Una fe sin obras se convierte en algo vacío, en fariseísmo. Los fariseos se sabían toda la Ley de Moisés y la exigían al pueblo, pero ellos mismos no la cumplían, y por ello fueron duramente criticados por Jesús en numerosas ocasiones.
Por otro lado, una vida de obras sin una fe verdadera se convierte en activismo, en hacer pero sin un sentido trascendental, lo que hace que el esfuerzo humano sea hueco. Cuentan que una vez la Beata Teresa de Calcuta visitó un convento y las hermanas le pidieron que les disminuyera el número de horas de oración que tenían que hacer a diario, pues no se bastaban para atender tanta necesidad. La madre Teresa les aumentó las horas de oración, pues estaba consciente de que si la disminuía, perdería el sentido la labor que hacían. Fe y obras no son separables.

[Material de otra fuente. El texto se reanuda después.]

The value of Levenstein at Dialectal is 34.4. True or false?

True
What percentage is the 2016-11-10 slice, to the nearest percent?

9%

De esta forma, si queremos pasar de una “fe superficial”, que no se compromete, a una que se vive y que permea cada aspecto de la propia vida, es necesario que el “Creo” no sea una mera frase pronunciada automáticamente. Debemos conocer a qué nos comprometemos cuando decimos “creo”, debemos estar conscientes, dentro de nuestras posibilidades, del contenido de ese acto de fe.

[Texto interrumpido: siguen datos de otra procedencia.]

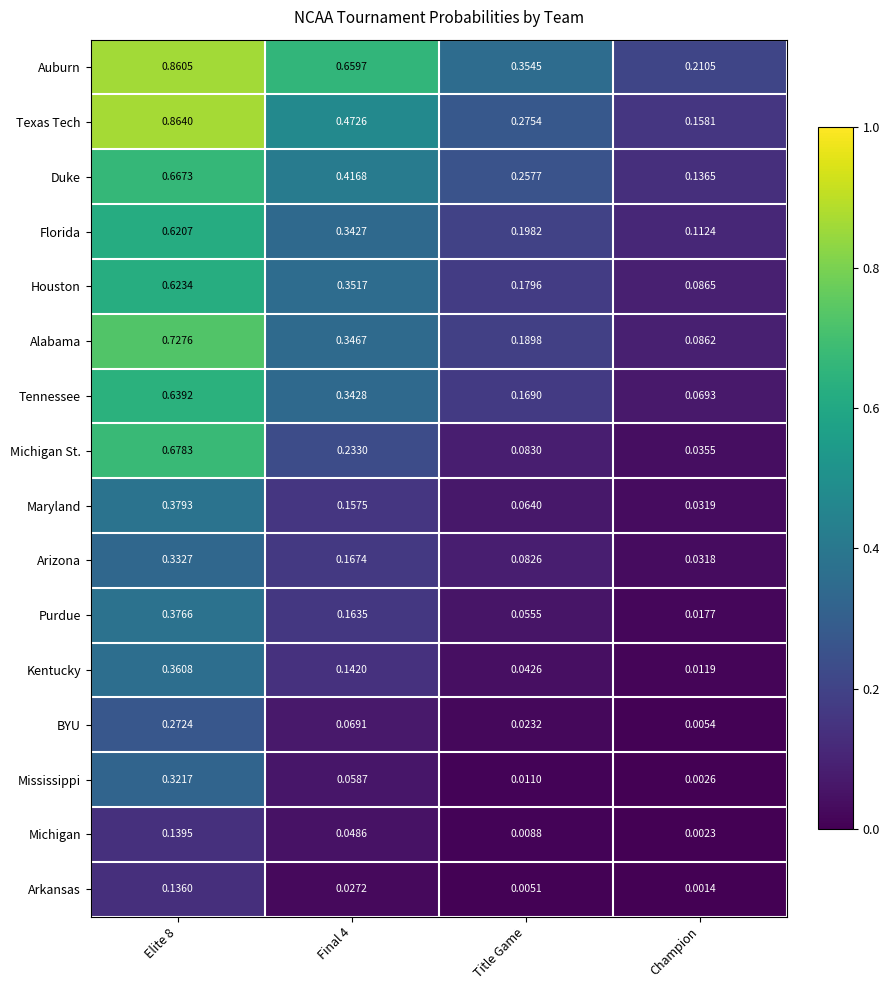

Between Final 4 and Title Game, which series saw the biggest shift?

Auburn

¿Conocemos el contenido del Credo? Credo, en latín, significa “Creo”. ¿Qué significa o qué representa cada uno de los “artículos de fe” contenidos en él y que recitamos cada Domingo? ¿A qué nos comprometemos cuando digo “creo”?
Durante las siguientes entradas, estaremos revisando de manera rápida el contenido de las diversas partes del Credo. Aunque el Catecismo de la Iglesia Católica lo aborda de manera muy profunda, práctica y clara, no está de más revisar nuevamente estos temas teniendo la intención de que, en este Año de la Fe, verdaderamente conozcamos lo que profesamos y lo llevemos a los demás a través del Testimonio de la vida conforme a lo que esta fe nos demanda.